── Data for the task
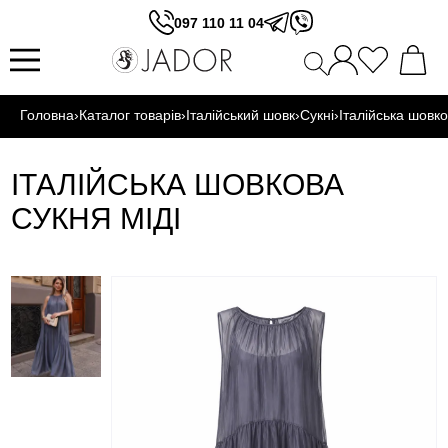
097 110 11 04
Головна
›
Каталог товарів
›
Італійський шовк
›
Сукні
›
Італійська шовко
ІТАЛІЙСЬКА ШОВКОВА
СУКНЯ МІДІ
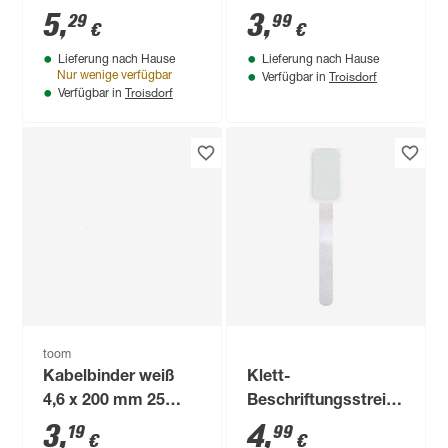
KMWC2010' 9 x 1,2
5
,
3
,
29
99
€
€
x 0,2 cm 10 Stück
Lieferung nach Hause
Lieferung nach Hause
Troisdorf
Nur wenige verfügbar
Verfügbar in
Troisdorf
Verfügbar in
toom
Kabelbinder weiß
Klett-
4,6 x 200 mm 25
Beschriftungsstreifen
Stück
'KMBS2010' 9 x 1,2 x
3
,
4
,
19
99
€
€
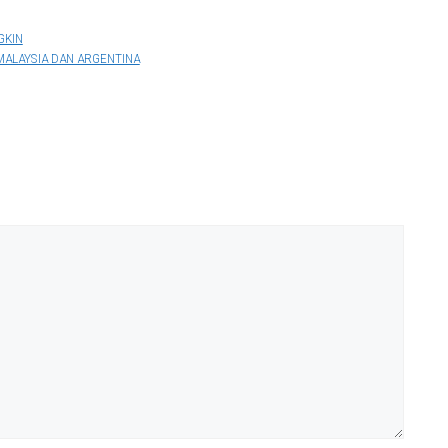
GKIN
MALAYSIA DAN ARGENTINA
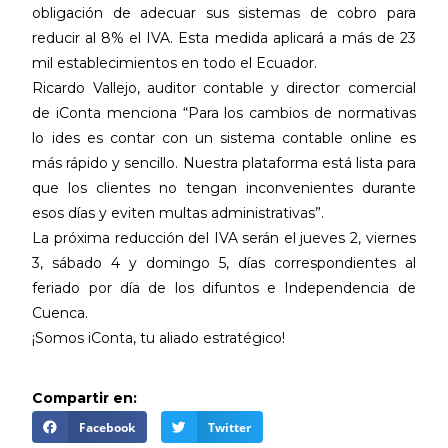
obligación de adecuar sus sistemas de cobro para
reducir al 8% el IVA. Esta medida aplicará a más de 23
mil establecimientos en todo el Ecuador.
Ricardo Vallejo, auditor contable y director comercial
de iConta menciona “Para los cambios de normativas
lo ides es contar con un sistema contable online es
más rápido y sencillo. Nuestra plataforma está lista para
que los clientes no tengan inconvenientes durante
esos días y eviten multas administrativas”.
La próxima reducción del IVA serán el jueves 2, viernes
3, sábado 4 y domingo 5, días correspondientes al
feriado por día de los difuntos e Independencia de
Cuenca.
¡Somos iConta, tu aliado estratégico!
Compartir en:
Facebook
Twitter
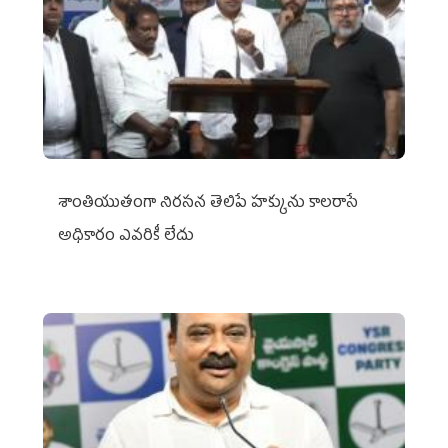
శాంతియుతంగా నిరసన తెలిపే హక్కును కాలరాసే
అధికారం ఎవరికీ లేదు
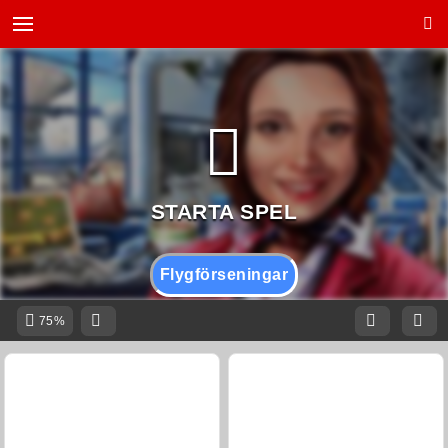
Flygförseningar
75%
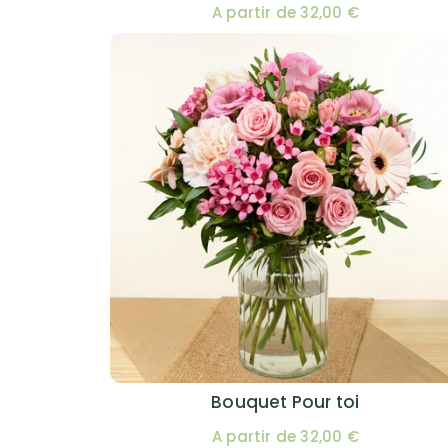
A partir de 32,00 €
Bouquet Pour toi
A partir de 32,00 €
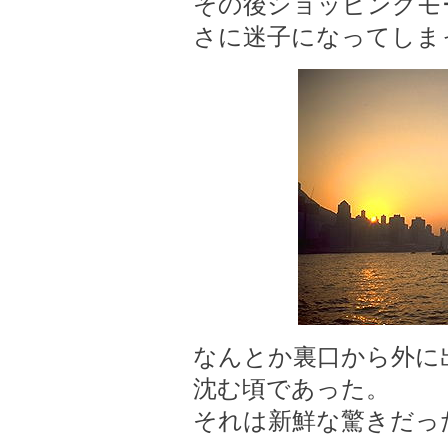
その後ショッピングモ
さに迷子になってしま
なんとか裏口から外に
沈む頃であった。
それは新鮮な驚きだっ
────
**Task details:** Look above for the line with "x 0,2 cm 10 Stück" and the line with "obligación de adecuar", then copy exactly the lines from the first through the second, both kept, with no pictures.

**The answer:**
x 0,2 cm 10 Stück
Lieferung nach Hause
Lieferung nach Hause
Troisdorf
Nur wenige verfügbar
Verfügbar in
Troisdorf
Verfügbar in
toom
Kabelbinder weiß
Klett-
4,6 x 200 mm 25
Beschriftungsstreifen
Stück
'KMBS2010' 9 x 1,2 x
3
,
4
,
19
99
€
€
GKIN
MALAYSIA DAN ARGENTINA
obligación de adecuar sus sistemas de cobro para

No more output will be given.